◆ WORK TASK ◆
Look through the data below for the line with "29: (457, 287, 0.64)" and the line with "39: (215, 295, 0.63)", then output those two and all lines in between, exactly as written.

Collected data:
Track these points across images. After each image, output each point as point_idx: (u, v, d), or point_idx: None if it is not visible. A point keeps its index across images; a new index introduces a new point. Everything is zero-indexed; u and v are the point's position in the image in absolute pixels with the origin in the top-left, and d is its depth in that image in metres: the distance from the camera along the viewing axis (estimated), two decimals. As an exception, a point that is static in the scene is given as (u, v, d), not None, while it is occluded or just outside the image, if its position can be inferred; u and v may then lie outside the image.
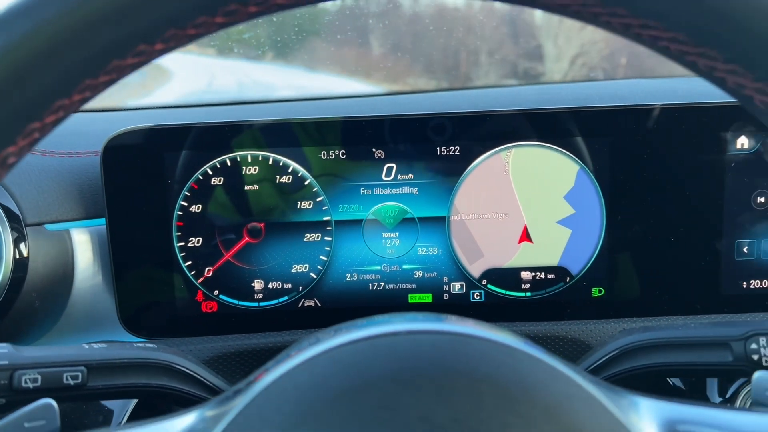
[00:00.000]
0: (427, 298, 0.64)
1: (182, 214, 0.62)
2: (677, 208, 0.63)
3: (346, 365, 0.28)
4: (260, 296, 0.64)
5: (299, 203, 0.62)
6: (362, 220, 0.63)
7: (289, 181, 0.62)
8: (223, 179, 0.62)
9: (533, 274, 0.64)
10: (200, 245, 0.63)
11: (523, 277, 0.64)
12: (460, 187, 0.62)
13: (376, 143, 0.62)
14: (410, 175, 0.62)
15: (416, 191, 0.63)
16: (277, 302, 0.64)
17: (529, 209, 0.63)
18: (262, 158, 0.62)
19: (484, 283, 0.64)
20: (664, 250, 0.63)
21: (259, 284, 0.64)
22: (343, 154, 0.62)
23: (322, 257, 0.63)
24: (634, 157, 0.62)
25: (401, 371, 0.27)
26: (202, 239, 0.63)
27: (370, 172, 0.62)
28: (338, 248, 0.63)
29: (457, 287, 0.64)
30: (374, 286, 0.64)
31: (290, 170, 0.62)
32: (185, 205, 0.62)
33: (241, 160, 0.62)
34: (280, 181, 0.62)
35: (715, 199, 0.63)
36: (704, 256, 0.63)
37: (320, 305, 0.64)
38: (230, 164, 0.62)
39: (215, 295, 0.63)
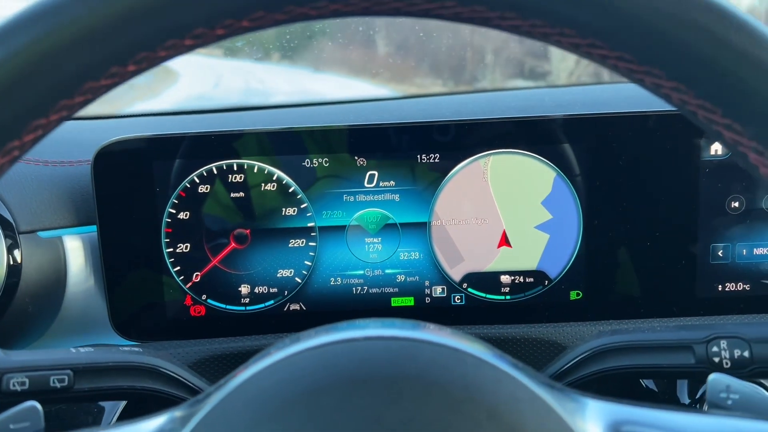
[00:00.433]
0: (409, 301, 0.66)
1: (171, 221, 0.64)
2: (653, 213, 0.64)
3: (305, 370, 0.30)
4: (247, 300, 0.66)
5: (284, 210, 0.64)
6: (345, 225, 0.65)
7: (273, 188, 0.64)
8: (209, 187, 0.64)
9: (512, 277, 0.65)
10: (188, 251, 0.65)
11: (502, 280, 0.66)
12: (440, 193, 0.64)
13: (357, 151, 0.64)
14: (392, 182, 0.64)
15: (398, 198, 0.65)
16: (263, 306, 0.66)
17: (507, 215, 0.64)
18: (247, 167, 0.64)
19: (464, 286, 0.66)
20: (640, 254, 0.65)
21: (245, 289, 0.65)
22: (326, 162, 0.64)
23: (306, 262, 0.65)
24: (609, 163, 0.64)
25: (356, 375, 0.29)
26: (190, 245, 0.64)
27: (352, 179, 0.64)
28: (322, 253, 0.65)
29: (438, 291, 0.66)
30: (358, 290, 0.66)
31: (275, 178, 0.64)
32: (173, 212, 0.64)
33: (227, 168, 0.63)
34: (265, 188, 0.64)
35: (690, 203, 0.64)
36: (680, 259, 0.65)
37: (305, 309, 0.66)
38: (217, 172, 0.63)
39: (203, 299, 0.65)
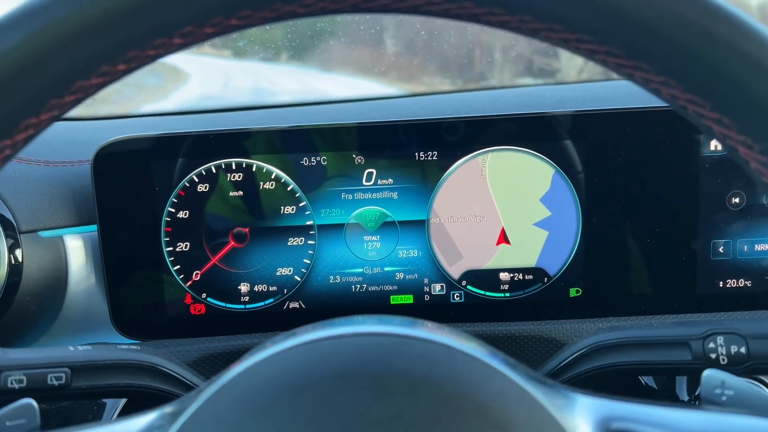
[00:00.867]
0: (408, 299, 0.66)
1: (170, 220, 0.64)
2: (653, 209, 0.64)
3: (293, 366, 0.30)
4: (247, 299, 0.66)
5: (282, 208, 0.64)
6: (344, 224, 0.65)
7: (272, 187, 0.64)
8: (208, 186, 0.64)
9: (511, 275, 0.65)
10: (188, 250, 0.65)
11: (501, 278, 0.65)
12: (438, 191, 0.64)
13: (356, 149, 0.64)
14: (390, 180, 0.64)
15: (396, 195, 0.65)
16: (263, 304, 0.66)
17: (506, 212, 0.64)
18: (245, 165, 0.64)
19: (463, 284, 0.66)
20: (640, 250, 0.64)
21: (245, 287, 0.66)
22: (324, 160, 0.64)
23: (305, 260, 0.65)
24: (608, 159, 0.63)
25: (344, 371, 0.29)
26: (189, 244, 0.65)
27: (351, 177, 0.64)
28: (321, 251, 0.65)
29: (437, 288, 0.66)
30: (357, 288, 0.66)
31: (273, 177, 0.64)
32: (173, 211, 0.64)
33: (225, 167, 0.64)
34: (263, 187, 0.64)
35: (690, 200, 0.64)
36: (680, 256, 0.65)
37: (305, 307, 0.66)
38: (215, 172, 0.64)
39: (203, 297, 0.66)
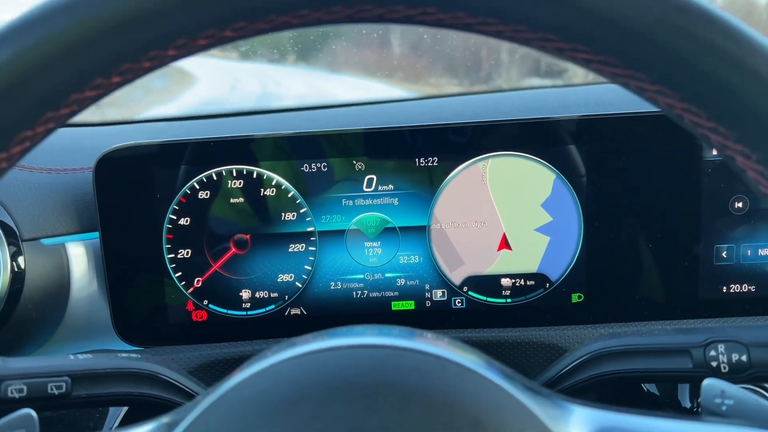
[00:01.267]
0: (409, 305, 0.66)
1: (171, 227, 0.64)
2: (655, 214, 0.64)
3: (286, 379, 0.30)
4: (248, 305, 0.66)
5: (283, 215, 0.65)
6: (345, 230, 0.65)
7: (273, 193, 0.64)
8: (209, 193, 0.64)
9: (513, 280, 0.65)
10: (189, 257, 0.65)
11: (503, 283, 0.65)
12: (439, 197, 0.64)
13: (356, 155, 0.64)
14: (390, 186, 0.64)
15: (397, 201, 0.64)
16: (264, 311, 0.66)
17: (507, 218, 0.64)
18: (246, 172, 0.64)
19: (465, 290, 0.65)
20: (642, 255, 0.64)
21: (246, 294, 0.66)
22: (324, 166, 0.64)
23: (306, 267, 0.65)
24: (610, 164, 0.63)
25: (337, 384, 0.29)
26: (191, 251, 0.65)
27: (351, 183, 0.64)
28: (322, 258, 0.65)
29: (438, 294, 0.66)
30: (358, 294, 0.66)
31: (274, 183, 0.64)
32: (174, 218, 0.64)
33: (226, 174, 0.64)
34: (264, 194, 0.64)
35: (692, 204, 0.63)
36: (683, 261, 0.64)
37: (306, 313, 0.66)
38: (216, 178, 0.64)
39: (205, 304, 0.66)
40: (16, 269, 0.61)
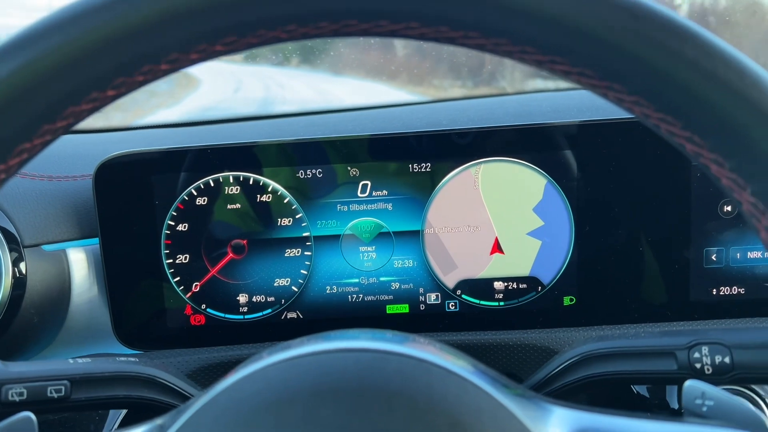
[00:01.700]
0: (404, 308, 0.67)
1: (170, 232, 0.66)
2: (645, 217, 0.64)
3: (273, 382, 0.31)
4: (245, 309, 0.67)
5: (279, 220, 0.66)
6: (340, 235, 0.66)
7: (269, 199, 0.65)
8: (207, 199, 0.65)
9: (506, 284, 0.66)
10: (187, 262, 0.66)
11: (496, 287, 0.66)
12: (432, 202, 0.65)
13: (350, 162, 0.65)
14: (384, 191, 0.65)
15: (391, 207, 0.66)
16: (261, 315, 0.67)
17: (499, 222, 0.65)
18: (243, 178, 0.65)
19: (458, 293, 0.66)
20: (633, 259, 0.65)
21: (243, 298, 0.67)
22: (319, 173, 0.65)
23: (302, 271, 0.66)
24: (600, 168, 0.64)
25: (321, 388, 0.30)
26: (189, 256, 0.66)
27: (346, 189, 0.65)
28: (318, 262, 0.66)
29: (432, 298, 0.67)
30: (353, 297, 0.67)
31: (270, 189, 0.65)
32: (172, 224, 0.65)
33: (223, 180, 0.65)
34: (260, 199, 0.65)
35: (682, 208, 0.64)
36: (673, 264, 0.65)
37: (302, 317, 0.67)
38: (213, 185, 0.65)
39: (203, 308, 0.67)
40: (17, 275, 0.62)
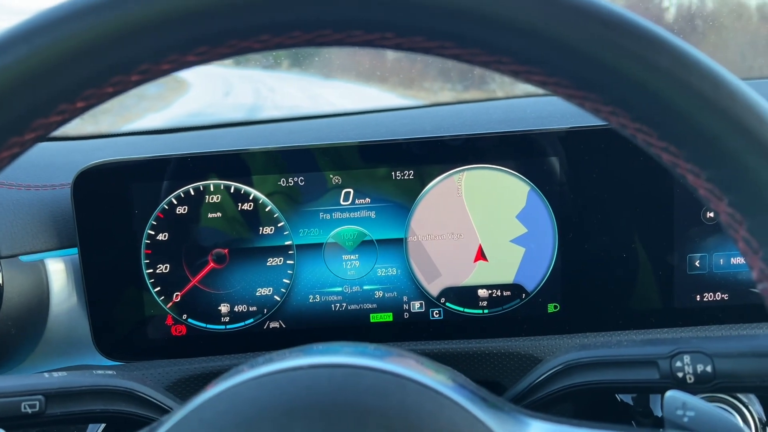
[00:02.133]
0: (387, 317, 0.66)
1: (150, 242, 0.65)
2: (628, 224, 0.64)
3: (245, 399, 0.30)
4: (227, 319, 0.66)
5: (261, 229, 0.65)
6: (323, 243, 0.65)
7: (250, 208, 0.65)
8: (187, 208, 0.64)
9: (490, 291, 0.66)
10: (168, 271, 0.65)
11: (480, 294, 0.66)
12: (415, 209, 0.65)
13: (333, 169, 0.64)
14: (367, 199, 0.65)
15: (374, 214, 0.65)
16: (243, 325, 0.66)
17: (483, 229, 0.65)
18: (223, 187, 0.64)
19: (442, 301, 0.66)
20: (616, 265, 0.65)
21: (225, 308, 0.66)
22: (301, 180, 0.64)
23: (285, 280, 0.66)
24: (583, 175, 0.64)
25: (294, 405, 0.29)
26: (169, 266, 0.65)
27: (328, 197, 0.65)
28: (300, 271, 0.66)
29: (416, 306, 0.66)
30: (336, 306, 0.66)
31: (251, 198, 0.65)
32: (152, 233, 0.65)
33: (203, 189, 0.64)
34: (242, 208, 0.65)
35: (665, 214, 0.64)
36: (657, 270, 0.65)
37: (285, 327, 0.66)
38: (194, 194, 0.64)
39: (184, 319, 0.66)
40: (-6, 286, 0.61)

* * *

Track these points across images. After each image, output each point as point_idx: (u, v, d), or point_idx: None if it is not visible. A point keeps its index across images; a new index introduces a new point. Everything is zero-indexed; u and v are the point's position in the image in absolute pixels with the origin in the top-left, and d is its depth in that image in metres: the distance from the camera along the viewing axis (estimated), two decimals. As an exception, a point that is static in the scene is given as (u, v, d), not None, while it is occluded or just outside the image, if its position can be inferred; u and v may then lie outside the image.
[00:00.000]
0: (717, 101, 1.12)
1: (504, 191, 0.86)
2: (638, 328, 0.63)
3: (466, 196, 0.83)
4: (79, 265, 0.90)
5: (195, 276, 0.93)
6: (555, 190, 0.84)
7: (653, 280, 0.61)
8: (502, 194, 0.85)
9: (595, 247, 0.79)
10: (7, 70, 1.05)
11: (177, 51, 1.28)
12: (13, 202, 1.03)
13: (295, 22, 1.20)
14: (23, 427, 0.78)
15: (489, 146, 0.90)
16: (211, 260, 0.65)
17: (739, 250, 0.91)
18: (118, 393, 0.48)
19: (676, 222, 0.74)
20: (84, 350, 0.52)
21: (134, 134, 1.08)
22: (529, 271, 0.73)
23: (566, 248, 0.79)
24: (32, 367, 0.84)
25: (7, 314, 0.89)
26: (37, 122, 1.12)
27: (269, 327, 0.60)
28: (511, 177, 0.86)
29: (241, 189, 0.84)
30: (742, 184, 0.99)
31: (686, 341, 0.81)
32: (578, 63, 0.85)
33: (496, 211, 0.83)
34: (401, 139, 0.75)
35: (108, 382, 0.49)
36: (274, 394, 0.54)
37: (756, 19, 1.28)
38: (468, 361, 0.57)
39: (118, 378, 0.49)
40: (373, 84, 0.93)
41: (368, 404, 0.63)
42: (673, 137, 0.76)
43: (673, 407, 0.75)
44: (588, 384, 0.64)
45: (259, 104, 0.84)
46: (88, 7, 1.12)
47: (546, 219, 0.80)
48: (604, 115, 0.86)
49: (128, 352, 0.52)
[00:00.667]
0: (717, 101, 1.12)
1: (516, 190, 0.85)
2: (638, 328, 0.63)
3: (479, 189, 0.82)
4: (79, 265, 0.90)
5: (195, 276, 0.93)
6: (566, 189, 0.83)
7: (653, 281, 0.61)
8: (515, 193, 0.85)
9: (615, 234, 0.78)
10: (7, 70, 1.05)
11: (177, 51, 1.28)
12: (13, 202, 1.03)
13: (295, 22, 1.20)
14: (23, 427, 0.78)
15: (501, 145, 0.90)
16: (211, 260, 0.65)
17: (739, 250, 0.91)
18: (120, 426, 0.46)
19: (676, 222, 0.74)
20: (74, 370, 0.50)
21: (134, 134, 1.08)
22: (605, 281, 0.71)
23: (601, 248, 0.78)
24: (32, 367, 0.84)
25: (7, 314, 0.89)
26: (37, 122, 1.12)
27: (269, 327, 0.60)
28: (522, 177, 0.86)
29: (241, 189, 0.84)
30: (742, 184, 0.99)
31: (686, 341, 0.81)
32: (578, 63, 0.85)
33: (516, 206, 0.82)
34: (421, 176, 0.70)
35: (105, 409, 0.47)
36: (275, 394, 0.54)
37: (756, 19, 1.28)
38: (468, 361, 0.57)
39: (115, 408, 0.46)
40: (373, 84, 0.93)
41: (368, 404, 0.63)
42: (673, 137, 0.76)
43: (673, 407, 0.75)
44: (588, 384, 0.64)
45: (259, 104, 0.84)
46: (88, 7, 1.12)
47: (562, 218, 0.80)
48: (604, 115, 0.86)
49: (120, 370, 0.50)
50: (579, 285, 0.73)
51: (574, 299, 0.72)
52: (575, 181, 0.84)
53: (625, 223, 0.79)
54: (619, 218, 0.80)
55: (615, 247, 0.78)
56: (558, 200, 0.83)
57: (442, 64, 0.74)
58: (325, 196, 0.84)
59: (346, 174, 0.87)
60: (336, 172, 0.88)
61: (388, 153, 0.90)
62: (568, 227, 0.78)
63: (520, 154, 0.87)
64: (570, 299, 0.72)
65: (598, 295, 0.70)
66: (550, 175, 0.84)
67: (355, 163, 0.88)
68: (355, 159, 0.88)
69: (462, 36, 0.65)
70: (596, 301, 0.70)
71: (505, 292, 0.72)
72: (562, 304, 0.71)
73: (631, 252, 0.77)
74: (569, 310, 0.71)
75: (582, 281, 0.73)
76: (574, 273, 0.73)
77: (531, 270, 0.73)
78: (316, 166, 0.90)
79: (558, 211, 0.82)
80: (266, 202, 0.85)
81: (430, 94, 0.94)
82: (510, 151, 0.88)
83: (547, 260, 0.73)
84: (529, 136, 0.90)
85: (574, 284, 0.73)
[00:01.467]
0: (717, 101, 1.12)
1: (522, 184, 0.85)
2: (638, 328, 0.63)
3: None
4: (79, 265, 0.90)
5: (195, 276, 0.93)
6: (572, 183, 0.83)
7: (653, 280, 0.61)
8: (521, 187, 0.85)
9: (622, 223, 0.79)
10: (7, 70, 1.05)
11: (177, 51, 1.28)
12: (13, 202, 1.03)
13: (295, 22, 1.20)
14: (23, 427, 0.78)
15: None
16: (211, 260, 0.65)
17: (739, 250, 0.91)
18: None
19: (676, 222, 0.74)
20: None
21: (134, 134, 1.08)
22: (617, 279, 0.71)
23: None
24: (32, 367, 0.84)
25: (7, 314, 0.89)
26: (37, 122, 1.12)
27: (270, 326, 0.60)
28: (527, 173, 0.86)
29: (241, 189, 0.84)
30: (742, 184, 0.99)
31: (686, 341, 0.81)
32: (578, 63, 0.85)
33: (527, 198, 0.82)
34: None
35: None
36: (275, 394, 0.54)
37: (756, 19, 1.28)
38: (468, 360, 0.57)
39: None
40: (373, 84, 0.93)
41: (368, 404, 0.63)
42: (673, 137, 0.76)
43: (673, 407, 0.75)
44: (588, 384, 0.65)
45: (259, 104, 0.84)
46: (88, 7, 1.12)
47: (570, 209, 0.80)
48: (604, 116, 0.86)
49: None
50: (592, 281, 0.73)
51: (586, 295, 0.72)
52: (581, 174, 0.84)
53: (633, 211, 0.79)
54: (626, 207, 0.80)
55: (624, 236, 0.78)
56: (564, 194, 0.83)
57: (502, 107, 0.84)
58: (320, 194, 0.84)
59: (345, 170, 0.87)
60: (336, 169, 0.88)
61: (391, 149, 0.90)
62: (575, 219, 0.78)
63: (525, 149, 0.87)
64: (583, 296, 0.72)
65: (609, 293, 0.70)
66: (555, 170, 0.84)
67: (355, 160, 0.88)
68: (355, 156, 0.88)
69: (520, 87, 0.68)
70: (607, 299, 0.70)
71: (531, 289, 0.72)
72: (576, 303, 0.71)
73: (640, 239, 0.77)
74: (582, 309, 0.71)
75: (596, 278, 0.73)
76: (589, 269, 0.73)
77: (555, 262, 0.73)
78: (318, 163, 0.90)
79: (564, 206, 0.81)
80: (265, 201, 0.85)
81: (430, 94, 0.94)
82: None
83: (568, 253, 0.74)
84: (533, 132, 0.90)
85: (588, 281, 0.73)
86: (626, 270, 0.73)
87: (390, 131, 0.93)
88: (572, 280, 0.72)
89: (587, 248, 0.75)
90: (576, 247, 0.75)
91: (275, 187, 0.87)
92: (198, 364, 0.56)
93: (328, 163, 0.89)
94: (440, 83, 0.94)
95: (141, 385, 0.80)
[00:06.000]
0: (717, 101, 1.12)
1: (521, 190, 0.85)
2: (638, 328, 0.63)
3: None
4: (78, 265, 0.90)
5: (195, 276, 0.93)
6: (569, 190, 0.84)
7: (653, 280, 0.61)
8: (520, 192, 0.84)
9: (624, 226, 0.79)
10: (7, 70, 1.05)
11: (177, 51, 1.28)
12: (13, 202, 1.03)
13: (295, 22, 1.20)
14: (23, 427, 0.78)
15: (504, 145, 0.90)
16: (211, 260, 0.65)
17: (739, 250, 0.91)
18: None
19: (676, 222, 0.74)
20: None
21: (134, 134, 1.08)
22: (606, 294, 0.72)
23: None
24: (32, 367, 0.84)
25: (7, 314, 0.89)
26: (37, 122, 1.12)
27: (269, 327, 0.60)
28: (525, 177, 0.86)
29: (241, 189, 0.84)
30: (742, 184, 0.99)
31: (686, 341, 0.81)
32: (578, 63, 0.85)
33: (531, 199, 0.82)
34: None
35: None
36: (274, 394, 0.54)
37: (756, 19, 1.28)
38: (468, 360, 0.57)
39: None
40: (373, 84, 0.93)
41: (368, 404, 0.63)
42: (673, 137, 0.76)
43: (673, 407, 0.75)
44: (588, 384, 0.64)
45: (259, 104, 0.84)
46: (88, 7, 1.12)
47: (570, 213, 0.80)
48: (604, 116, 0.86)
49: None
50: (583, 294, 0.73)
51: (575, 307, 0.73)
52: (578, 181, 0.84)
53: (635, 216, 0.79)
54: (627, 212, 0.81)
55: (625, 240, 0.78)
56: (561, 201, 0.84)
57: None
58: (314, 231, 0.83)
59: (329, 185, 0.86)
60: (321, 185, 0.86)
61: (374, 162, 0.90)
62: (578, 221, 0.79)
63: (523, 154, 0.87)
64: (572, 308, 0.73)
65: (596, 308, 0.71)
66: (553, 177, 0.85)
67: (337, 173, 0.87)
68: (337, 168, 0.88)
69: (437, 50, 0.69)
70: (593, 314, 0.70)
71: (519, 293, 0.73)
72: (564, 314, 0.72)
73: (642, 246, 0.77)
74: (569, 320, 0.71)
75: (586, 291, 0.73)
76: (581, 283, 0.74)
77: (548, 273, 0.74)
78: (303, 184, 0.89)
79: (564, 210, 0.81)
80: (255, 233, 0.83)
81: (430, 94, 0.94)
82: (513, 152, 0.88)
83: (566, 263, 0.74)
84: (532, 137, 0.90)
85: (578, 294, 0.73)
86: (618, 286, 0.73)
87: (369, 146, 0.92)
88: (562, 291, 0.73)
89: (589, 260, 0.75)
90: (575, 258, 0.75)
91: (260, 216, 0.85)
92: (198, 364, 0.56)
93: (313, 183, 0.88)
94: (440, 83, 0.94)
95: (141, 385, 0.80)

◆ SOLUTION ◆
29: (457, 287, 0.64)
30: (374, 286, 0.64)
31: (290, 170, 0.62)
32: (185, 205, 0.62)
33: (241, 160, 0.62)
34: (280, 181, 0.62)
35: (715, 199, 0.63)
36: (704, 256, 0.63)
37: (320, 305, 0.64)
38: (230, 164, 0.62)
39: (215, 295, 0.63)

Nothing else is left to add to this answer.